À cette occasion, le chef de l’État a renouvelé ses félicitations à l’Algérie après l’élection de la diplomate algérienne à ce poste, qualifiant cette nomination de succès diplomatique pour le pays voisin.
Au-delà des félicitations d’usage, l’entretien a été l’occasion pour Kaïs Saïed de développer sa vision du devenir du continent africain. Le président a ainsi appelé à œuvrer au développement de l’ensemble des structures de l’Union africaine afin de renforcer la coopération et l’action commune entre les États du continent.
Selon lui, cette ambition passe par l’adoption de « nouvelles approches » et même de « nouveaux concepts ». Il a estimé que les notions qui ont dominé jusqu’à présent sont restées figées alors même que « la pensée humaine connaît des évolutions profondes et sans précédent ».
« Ce qui paraît être un rêve peut devenir une réalité »
Le président a également réaffirmé l’attachement de la Tunisie aux principes qui ont présidé à la création de l’ancienne Organisation de l’unité africaine puis de l’Union africaine.
Pour Kaïs Saïed, le rêve d’unité et d’union continue d’habiter les peuples africains malgré les secousses, les conflits et le pillage des richesses qu’ont connus et connaissent encore plusieurs régions du continent.
« Lorsque la volonté est unie et constante », a-t-il expliqué en substance, « ce qui relève du rêve ou de ce que l’on croit être un rêve peut se transformer en réalité ».
Le chef de l’État a ainsi estimé que les Africains sont capables, s’ils s’unissent, de façonner un avenir nouveau non seulement pour l’Afrique mais pour l’humanité tout entière.
Des pays riches, mais minés par les guerres et la misère
Dans le même esprit, Kaïs Saïed a dénoncé ce qu’il considère comme l’un des grands paradoxes africains : des pays abondamment dotés en ressources naturelles mais qui demeurent frappés par les guerres civiles, la pauvreté, les maladies, les épidémies et les privations.

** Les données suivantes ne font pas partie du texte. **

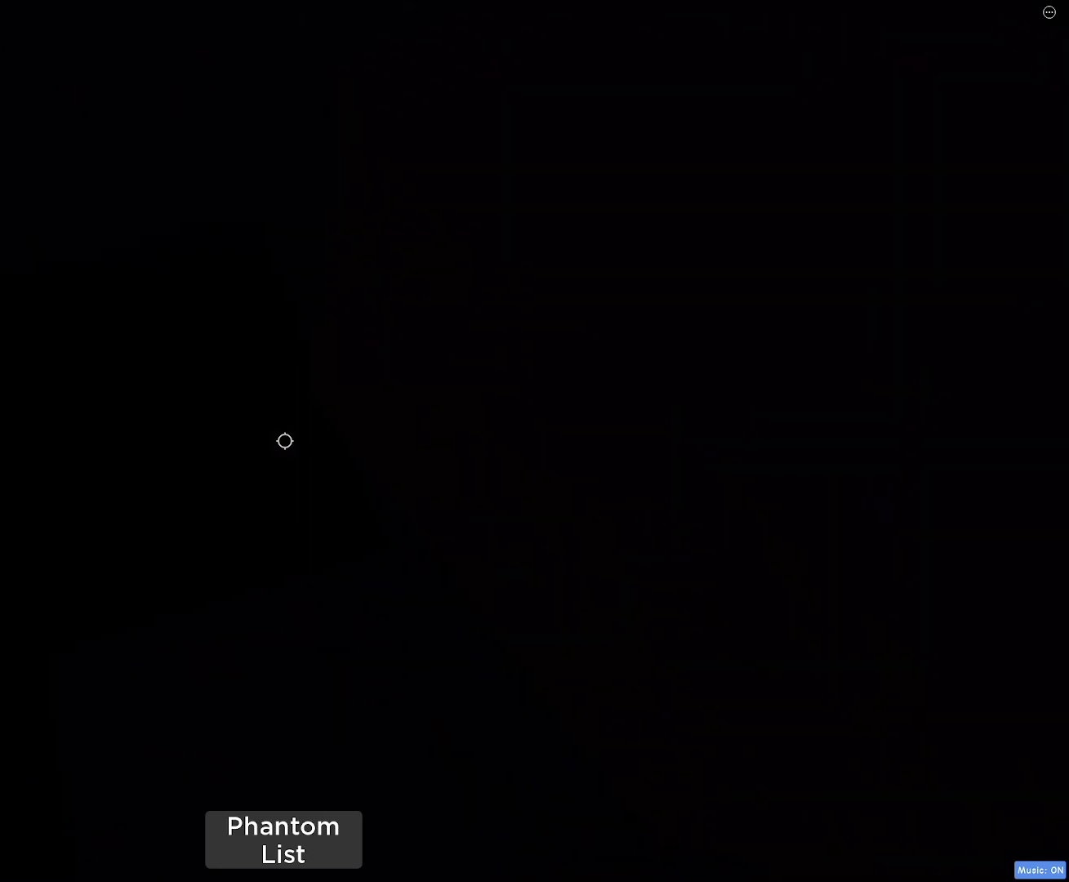
{"keys": [], "mouse": [], "events": [[400, "w", "down"], [450, "w", "up"]]}
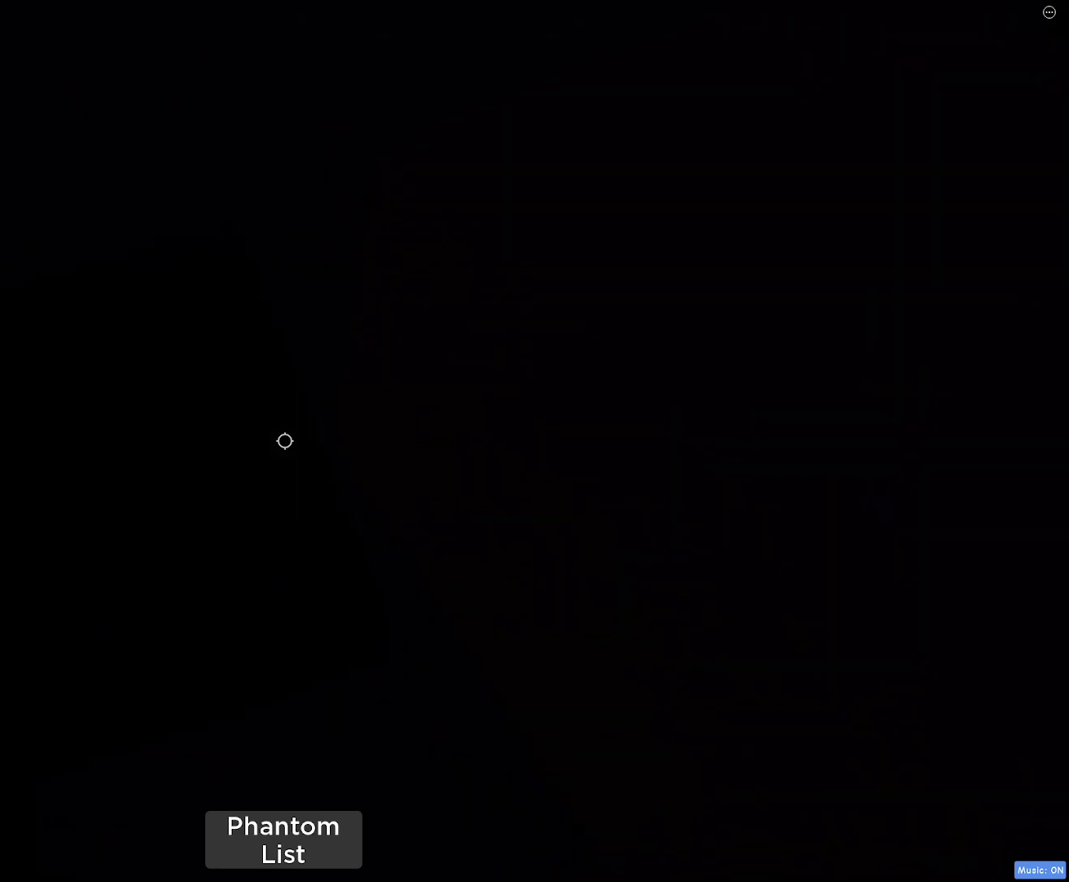
{"keys": ["d", "s"], "mouse": [], "events": [[333, "s", "down"], [417, "d", "down"]]}
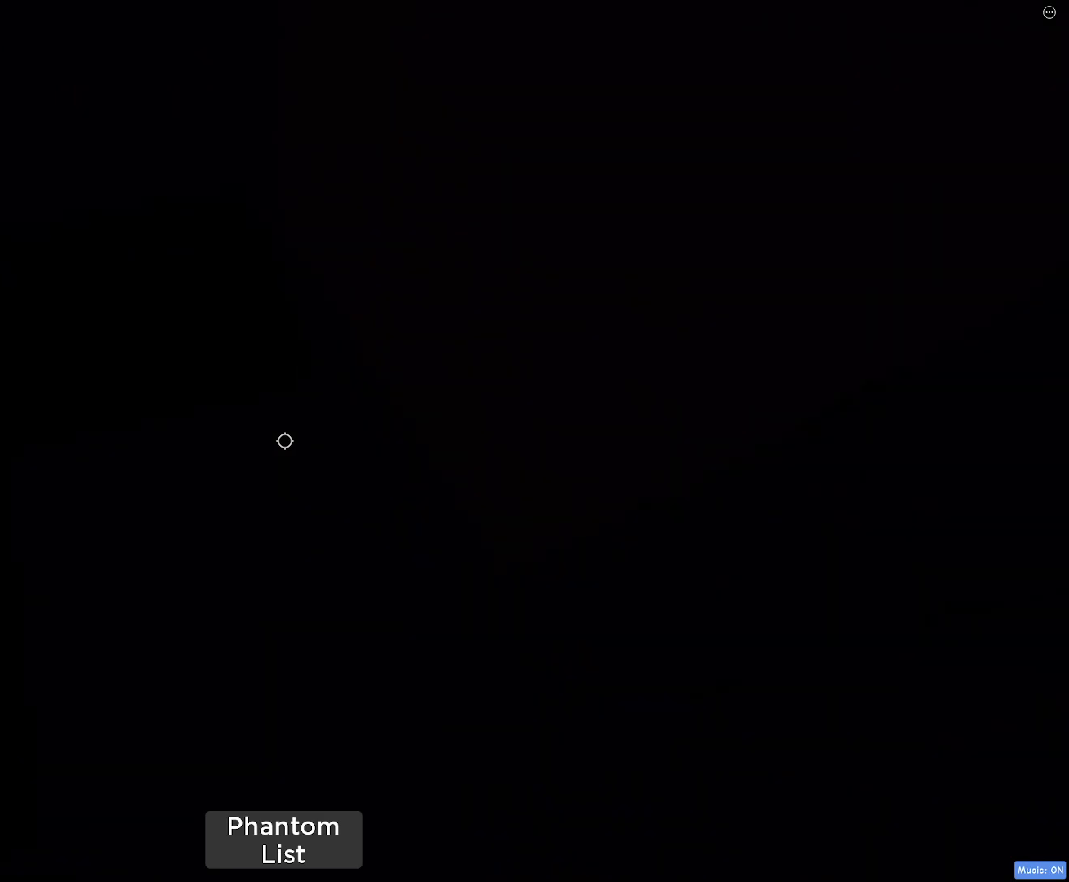
{"keys": [], "mouse": [], "events": [[150, "s", "up"], [483, "d", "up"]]}
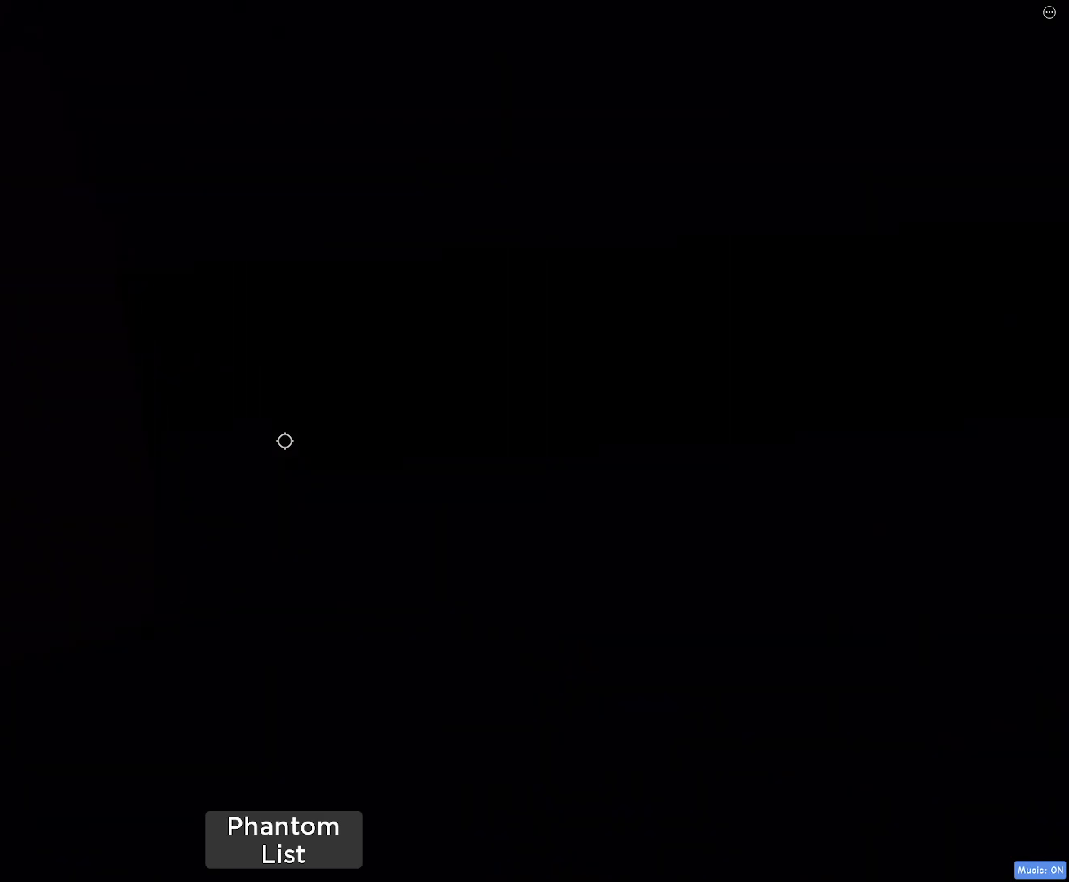
{"keys": [], "mouse": ["wheel"], "events": [[217, "d", "down"], [367, "d", "up"], [450, "mouse_wheel", "down"]]}
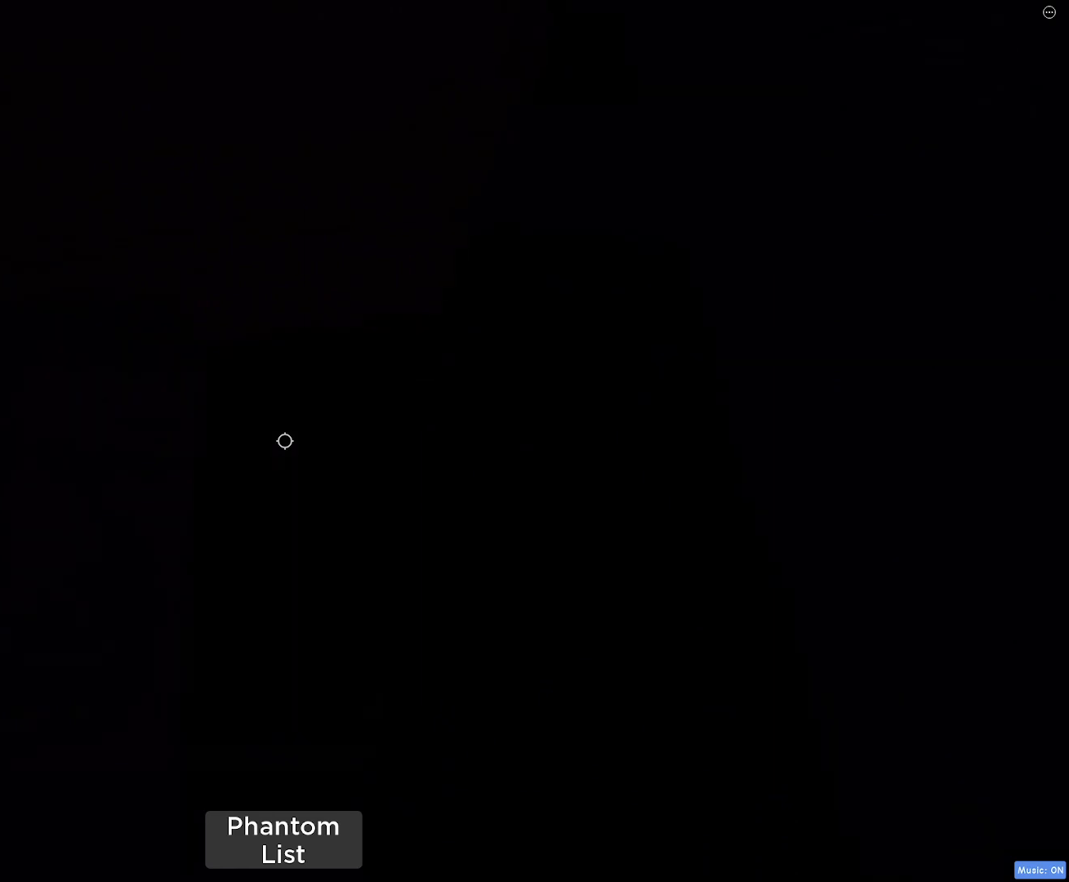
{"keys": [], "mouse": [], "events": [[83, "mouse_wheel", "up"], [283, "mouse_wheel", "down"], [333, "mouse_wheel", "up"], [383, "w", "down"], [467, "w", "up"]]}
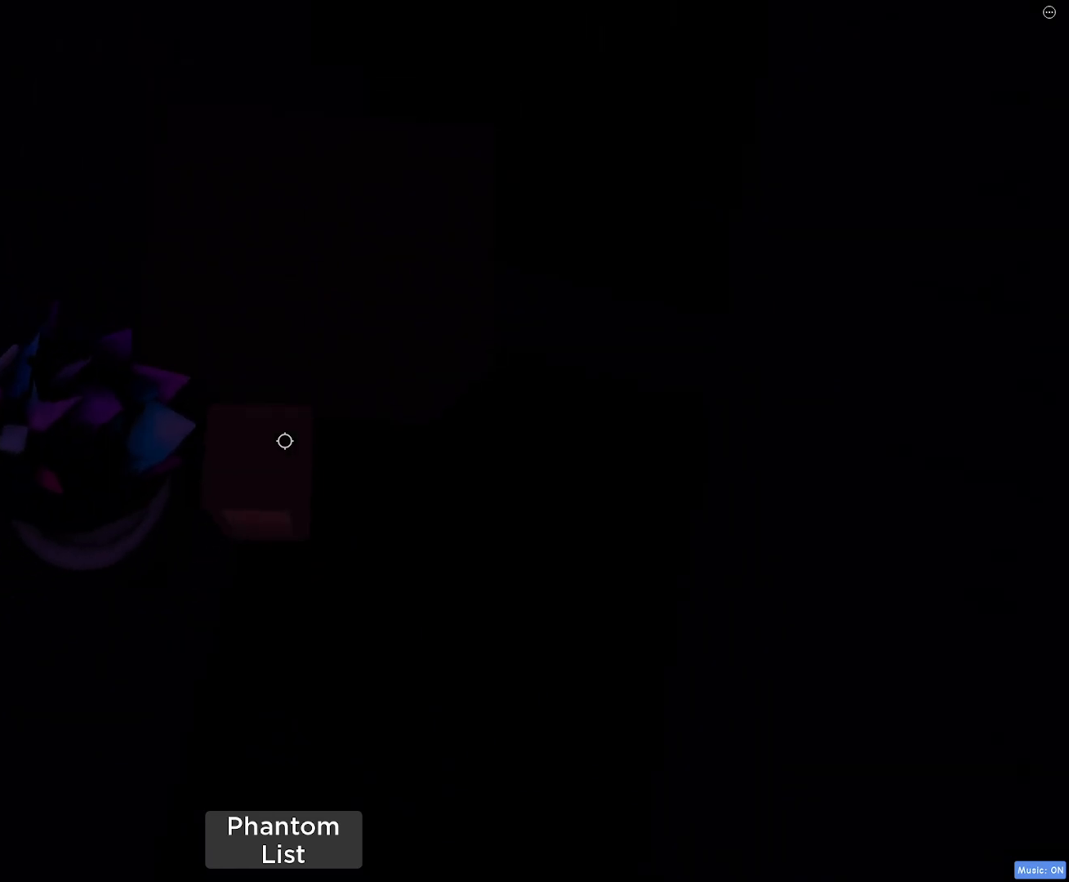
{"keys": [], "mouse": [], "events": [[333, "d", "down"], [333, "mouse_wheel", "down"], [383, "d", "up"], [383, "mouse_wheel", "up"]]}
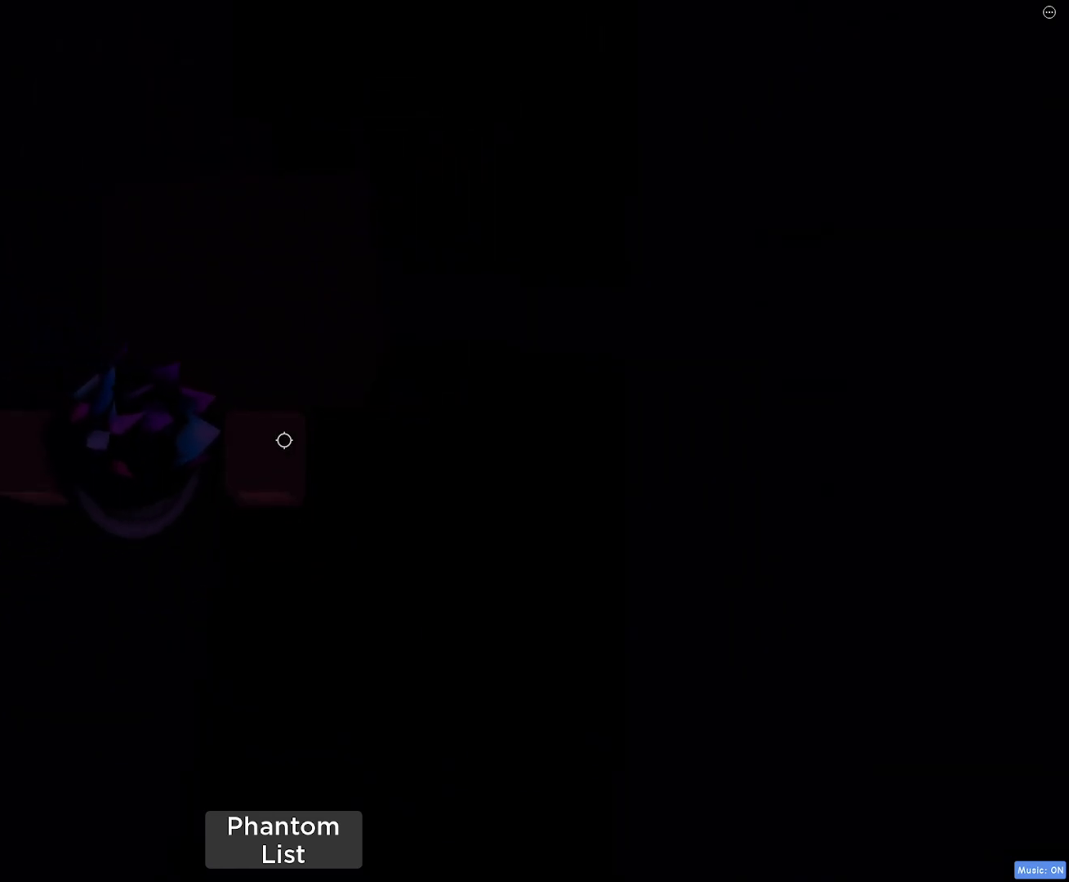
{"keys": [], "mouse": [], "events": [[167, "w", "down"], [217, "w", "up"]]}
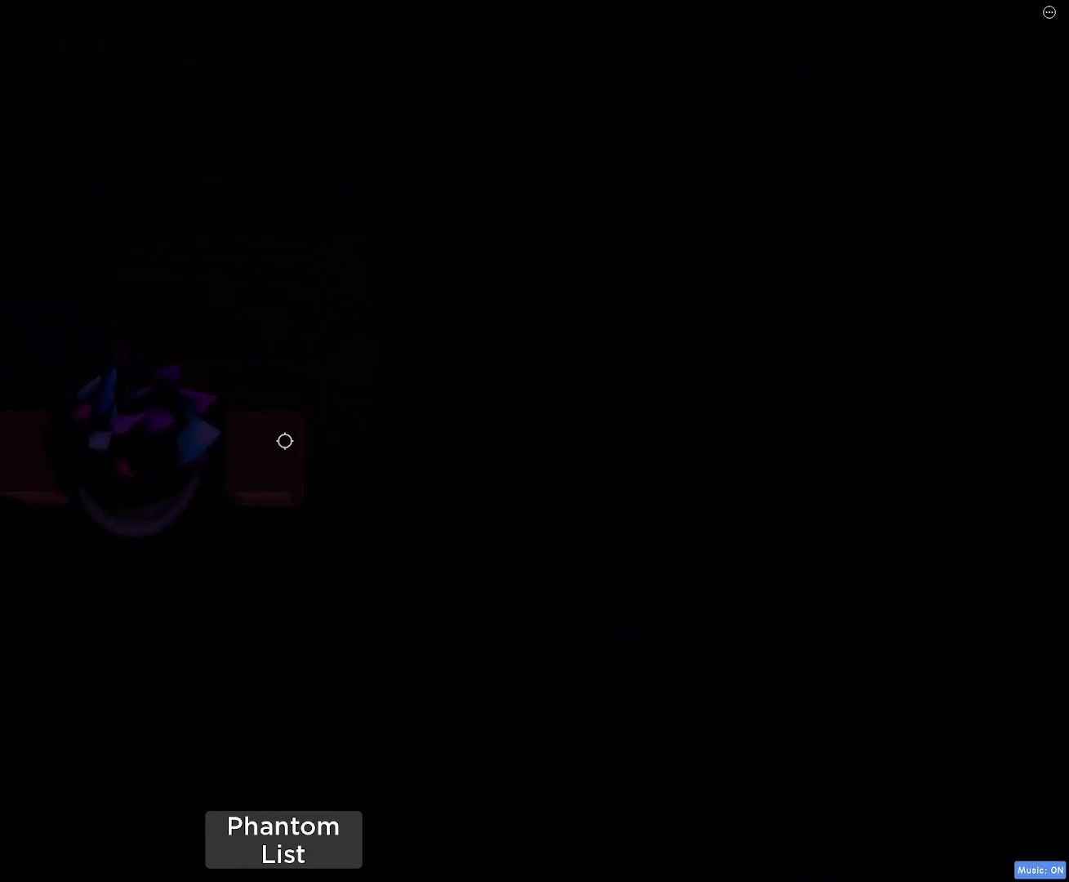
{"keys": [], "mouse": [], "events": []}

Une situation qui, selon lui, ne peut perdurer.
Le président a ensuite rappelé que la Tunisie, « fière de son appartenance africaine », n’a cessé de défendre l’idée que « l’Afrique doit être aux Africains ». Dans le même temps, il a insisté sur la nécessité de démanteler les réseaux de migration irrégulière qu’il accuse de faire commerce des êtres humains et même des organes humains.
« Nous avons été des victimes pendant des siècles »
En conclusion, Kaïs Saïed a développé une réflexion plus large sur la place de l’Afrique dans le monde. Il a affirmé que les peuples africains ont été des victimes pendant de longs siècles et que le moment est venu de contribuer à bâtir un avenir différent, fondé sur « une pensée nouvelle » rompant avec les héritages du passé et ses « chaînes ».
Cette nouvelle vision devrait, selon lui, permettre aux Africains non seulement de se libérer, mais également de participer à la construction d’un monde nouveau où prévaudraient la liberté et la justice, tandis que disparaîtraient les guerres d’extermination, les déplacements forcés et les expulsions de populations.
Dans ce contexte, le président de la République a réaffirmé que les droits des peuples « ne tombent pas en prescription » et a cité en premier lieu le droit du peuple palestinien à établir un État indépendant et pleinement souverain sur l’ensemble de la Palestine, avec Jérusalem pour capitale.